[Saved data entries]
++++

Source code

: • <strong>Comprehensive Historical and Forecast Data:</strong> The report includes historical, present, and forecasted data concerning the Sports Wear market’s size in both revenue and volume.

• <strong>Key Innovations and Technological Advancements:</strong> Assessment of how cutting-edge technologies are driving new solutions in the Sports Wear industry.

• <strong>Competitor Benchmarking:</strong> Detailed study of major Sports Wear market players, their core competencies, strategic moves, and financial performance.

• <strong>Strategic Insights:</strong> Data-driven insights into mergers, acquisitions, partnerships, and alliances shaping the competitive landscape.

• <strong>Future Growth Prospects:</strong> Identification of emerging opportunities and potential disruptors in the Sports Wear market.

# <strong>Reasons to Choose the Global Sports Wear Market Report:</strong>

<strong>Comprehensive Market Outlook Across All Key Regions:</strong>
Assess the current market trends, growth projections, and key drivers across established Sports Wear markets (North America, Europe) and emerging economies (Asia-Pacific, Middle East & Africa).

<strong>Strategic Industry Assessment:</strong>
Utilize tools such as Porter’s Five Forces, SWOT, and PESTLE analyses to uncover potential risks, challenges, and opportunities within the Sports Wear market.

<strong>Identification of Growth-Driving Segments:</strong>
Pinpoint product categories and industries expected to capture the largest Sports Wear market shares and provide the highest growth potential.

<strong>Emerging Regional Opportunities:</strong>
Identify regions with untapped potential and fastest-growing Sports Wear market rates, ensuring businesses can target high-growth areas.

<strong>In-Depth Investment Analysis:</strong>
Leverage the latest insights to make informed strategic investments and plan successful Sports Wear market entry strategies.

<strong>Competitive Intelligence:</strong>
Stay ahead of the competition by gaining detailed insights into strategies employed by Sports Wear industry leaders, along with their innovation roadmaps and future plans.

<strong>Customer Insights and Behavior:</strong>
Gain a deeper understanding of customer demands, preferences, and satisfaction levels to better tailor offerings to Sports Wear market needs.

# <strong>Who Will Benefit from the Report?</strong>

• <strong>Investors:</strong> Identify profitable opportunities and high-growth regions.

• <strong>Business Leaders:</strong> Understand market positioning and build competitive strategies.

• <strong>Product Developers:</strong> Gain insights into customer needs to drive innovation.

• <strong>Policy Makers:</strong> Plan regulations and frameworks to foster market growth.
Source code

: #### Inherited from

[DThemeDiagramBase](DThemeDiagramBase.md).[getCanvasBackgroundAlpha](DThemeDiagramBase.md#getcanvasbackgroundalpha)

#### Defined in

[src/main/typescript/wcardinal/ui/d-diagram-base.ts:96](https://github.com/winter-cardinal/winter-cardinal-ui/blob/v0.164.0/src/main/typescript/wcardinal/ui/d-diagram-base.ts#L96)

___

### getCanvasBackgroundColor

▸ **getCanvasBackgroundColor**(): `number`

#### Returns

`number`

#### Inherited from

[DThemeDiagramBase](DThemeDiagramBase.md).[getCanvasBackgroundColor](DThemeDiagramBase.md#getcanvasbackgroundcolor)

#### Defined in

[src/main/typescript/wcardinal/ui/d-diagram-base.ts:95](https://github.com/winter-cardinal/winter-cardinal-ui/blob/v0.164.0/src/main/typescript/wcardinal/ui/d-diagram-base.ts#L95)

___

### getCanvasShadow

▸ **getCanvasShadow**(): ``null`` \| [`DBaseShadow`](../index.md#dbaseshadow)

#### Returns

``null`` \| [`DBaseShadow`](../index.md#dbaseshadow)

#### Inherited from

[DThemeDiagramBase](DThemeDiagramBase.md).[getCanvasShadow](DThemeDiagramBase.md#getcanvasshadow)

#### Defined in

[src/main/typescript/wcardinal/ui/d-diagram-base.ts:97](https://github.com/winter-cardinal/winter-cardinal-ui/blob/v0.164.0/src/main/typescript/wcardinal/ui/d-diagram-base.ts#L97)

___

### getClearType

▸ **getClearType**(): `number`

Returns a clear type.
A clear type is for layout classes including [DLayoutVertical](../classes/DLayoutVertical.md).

++++

EXERCISE AIM: Give the exact lines, and only those, from the line containing "revenue and volume." through the line containing "<strong>Comprehensive Market Outlook" in the entries above.

COMPLETED TASK:
: • <strong>Comprehensive Historical and Forecast Data:</strong> The report includes historical, present, and forecasted data concerning the Sports Wear market’s size in both revenue and volume.

• <strong>Key Innovations and Technological Advancements:</strong> Assessment of how cutting-edge technologies are driving new solutions in the Sports Wear industry.

• <strong>Competitor Benchmarking:</strong> Detailed study of major Sports Wear market players, their core competencies, strategic moves, and financial performance.

• <strong>Strategic Insights:</strong> Data-driven insights into mergers, acquisitions, partnerships, and alliances shaping the competitive landscape.

• <strong>Future Growth Prospects:</strong> Identification of emerging opportunities and potential disruptors in the Sports Wear market.

# <strong>Reasons to Choose the Global Sports Wear Market Report:</strong>

<strong>Comprehensive Market Outlook Across All Key Regions:</strong>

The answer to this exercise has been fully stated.